■ **EXERCISE MATERIAL**
****

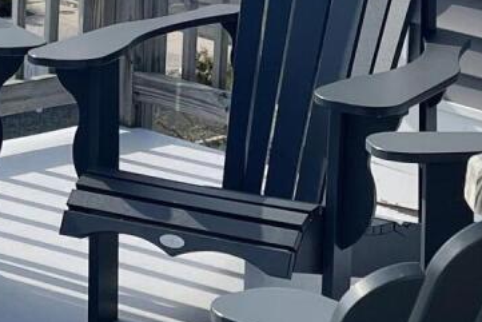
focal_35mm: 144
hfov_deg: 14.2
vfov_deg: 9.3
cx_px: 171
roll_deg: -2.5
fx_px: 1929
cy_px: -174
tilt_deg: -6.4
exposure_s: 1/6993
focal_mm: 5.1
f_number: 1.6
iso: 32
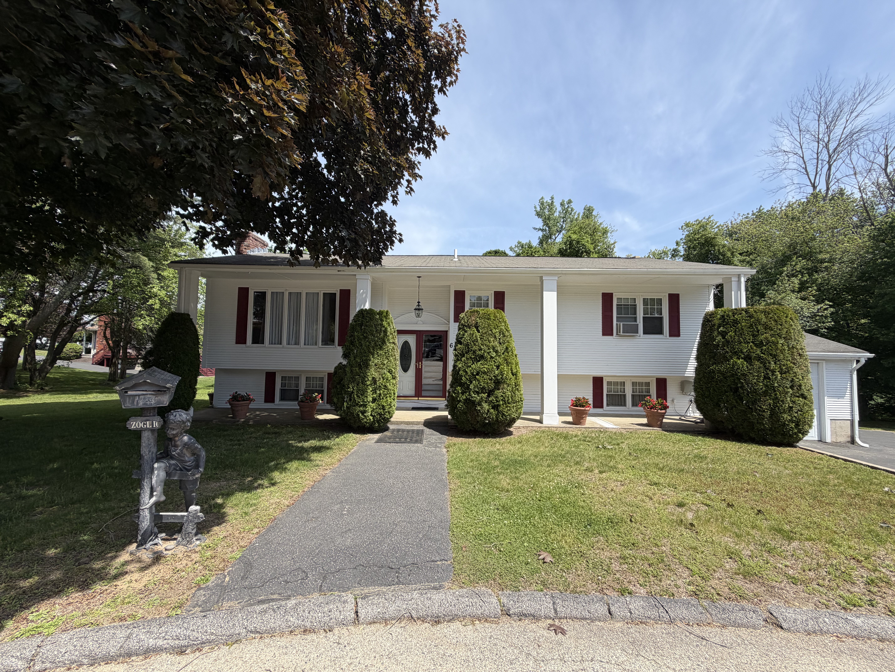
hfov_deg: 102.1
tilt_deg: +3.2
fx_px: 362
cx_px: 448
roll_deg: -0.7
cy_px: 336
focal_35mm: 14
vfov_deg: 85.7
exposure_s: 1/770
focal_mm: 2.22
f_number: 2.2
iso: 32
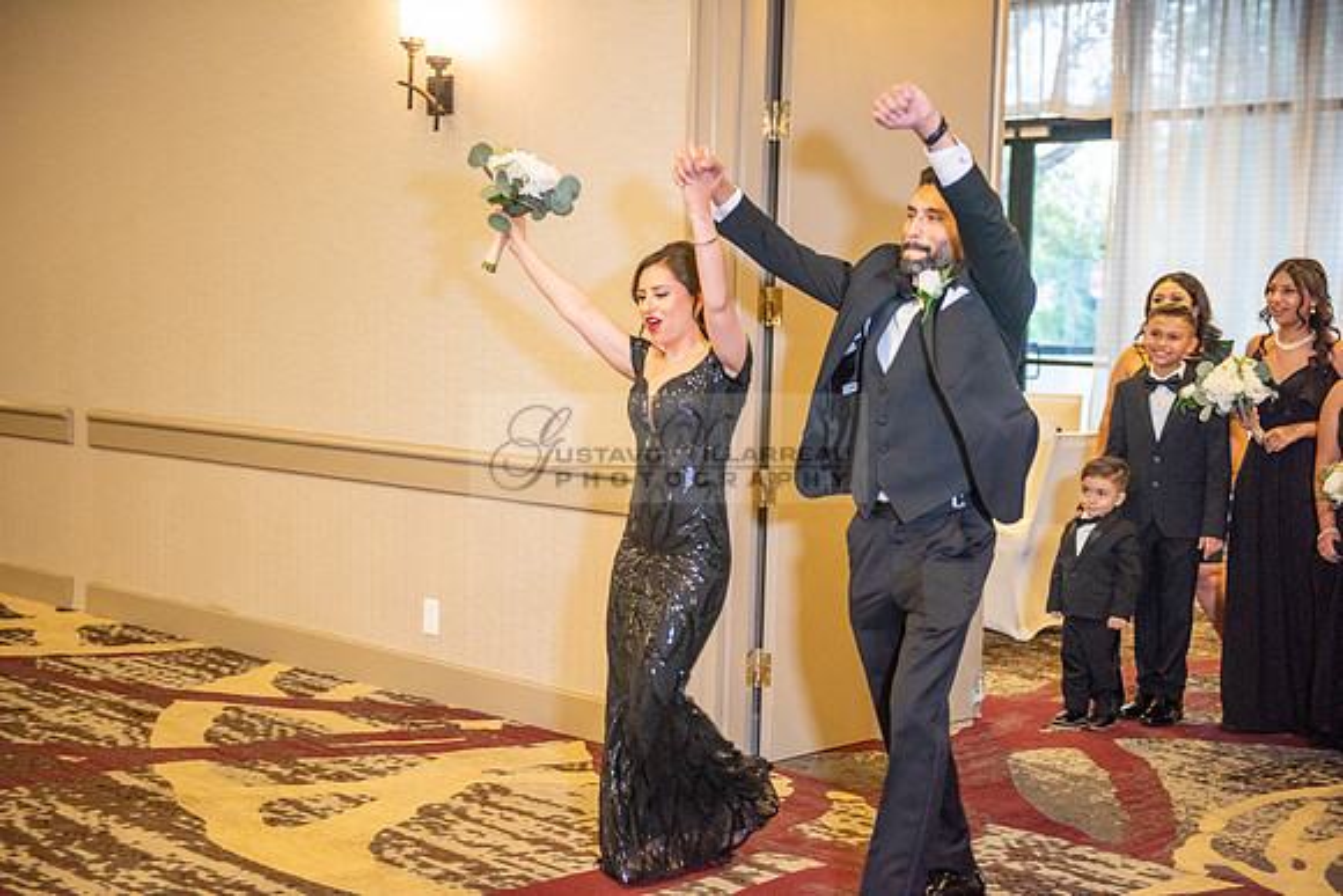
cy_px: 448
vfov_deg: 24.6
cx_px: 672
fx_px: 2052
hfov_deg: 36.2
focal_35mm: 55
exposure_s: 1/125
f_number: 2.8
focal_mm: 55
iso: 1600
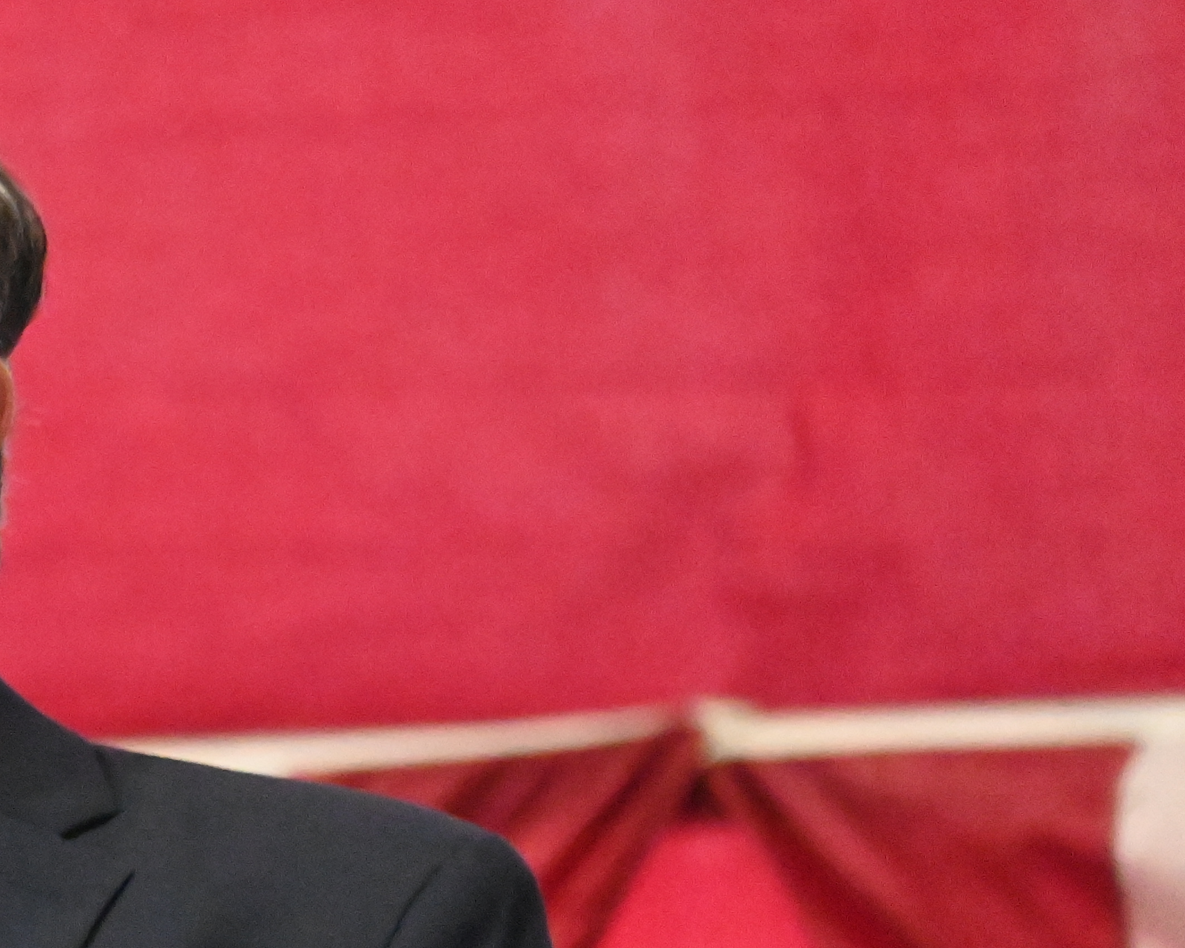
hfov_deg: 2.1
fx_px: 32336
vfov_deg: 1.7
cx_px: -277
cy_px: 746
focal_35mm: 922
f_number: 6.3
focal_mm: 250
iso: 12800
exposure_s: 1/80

****

■ **TASK**
Everything above from the line with "tilt_deg: +3.2" through the line with "f_number: 6.3" should be retyped exactly, and nothing else; omit pictures.

■ **YOUR SOLUTION**
tilt_deg: +3.2
fx_px: 362
cx_px: 448
roll_deg: -0.7
cy_px: 336
focal_35mm: 14
vfov_deg: 85.7
exposure_s: 1/770
focal_mm: 2.22
f_number: 2.2
iso: 32
cy_px: 448
vfov_deg: 24.6
cx_px: 672
fx_px: 2052
hfov_deg: 36.2
focal_35mm: 55
exposure_s: 1/125
f_number: 2.8
focal_mm: 55
iso: 1600
hfov_deg: 2.1
fx_px: 32336
vfov_deg: 1.7
cx_px: -277
cy_px: 746
focal_35mm: 922
f_number: 6.3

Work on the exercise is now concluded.